EXERCISE DIRECTIONS → Word for word, restate each entry that appears below.
<<<<
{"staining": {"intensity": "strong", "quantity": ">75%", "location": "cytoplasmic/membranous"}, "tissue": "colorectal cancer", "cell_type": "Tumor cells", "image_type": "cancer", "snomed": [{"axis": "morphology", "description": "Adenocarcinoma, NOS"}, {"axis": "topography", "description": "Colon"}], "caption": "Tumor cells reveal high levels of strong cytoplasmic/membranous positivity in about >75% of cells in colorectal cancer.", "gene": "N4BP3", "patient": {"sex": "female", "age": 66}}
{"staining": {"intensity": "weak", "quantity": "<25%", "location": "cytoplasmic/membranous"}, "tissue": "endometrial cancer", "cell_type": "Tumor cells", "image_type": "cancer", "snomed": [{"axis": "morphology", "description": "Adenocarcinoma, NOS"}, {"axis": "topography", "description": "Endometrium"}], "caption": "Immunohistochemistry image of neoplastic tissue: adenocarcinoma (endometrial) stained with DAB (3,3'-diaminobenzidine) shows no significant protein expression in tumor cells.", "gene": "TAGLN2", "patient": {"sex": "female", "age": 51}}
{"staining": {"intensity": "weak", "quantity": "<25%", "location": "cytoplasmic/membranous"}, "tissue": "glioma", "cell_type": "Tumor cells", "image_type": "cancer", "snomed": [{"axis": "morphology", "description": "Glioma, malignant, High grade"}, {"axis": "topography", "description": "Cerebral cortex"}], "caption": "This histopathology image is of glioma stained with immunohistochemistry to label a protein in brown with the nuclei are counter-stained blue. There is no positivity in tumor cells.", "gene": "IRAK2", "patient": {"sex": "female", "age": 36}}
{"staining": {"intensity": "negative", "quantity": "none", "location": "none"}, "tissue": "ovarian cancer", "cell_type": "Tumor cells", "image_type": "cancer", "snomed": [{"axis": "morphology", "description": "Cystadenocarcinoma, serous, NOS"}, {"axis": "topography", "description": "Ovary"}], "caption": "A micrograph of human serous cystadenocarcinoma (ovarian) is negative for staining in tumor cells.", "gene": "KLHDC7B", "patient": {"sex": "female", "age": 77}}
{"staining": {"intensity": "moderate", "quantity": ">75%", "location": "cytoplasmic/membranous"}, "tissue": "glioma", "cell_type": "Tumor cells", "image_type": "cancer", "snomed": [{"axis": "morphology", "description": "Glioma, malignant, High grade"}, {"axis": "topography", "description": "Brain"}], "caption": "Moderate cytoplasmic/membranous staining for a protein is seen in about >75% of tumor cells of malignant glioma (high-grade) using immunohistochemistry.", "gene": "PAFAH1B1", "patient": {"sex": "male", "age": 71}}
>>>>
ANSWER FOR THE TASK →
{"staining": {"intensity": "strong", "quantity": ">75%", "location": "cytoplasmic/membranous"}, "tissue": "colorectal cancer", "cell_type": "Tumor cells", "image_type": "cancer", "snomed": [{"axis": "morphology", "description": "Adenocarcinoma, NOS"}, {"axis": "topography", "description": "Colon"}], "caption": "Tumor cells reveal high levels of strong cytoplasmic/membranous positivity in about >75% of cells in colorectal cancer.", "gene": "N4BP3", "patient": {"sex": "female", "age": 66}}
{"staining": {"intensity": "weak", "quantity": "<25%", "location": "cytoplasmic/membranous"}, "tissue": "endometrial cancer", "cell_type": "Tumor cells", "image_type": "cancer", "snomed": [{"axis": "morphology", "description": "Adenocarcinoma, NOS"}, {"axis": "topography", "description": "Endometrium"}], "caption": "Immunohistochemistry image of neoplastic tissue: adenocarcinoma (endometrial) stained with DAB (3,3'-diaminobenzidine) shows no significant protein expression in tumor cells.", "gene": "TAGLN2", "patient": {"sex": "female", "age": 51}}
{"staining": {"intensity": "weak", "quantity": "<25%", "location": "cytoplasmic/membranous"}, "tissue": "glioma", "cell_type": "Tumor cells", "image_type": "cancer", "snomed": [{"axis": "morphology", "description": "Glioma, malignant, High grade"}, {"axis": "topography", "description": "Cerebral cortex"}], "caption": "This histopathology image is of glioma stained with immunohistochemistry to label a protein in brown with the nuclei are counter-stained blue. There is no positivity in tumor cells.", "gene": "IRAK2", "patient": {"sex": "female", "age": 36}}
{"staining": {"intensity": "negative", "quantity": "none", "location": "none"}, "tissue": "ovarian cancer", "cell_type": "Tumor cells", "image_type": "cancer", "snomed": [{"axis": "morphology", "description": "Cystadenocarcinoma, serous, NOS"}, {"axis": "topography", "description": "Ovary"}], "caption": "A micrograph of human serous cystadenocarcinoma (ovarian) is negative for staining in tumor cells.", "gene": "KLHDC7B", "patient": {"sex": "female", "age": 77}}
{"staining": {"intensity": "moderate", "quantity": ">75%", "location": "cytoplasmic/membranous"}, "tissue": "glioma", "cell_type": "Tumor cells", "image_type": "cancer", "snomed": [{"axis": "morphology", "description": "Glioma, malignant, High grade"}, {"axis": "topography", "description": "Brain"}], "caption": "Moderate cytoplasmic/membranous staining for a protein is seen in about >75% of tumor cells of malignant glioma (high-grade) using immunohistochemistry.", "gene": "PAFAH1B1", "patient": {"sex": "male", "age": 71}}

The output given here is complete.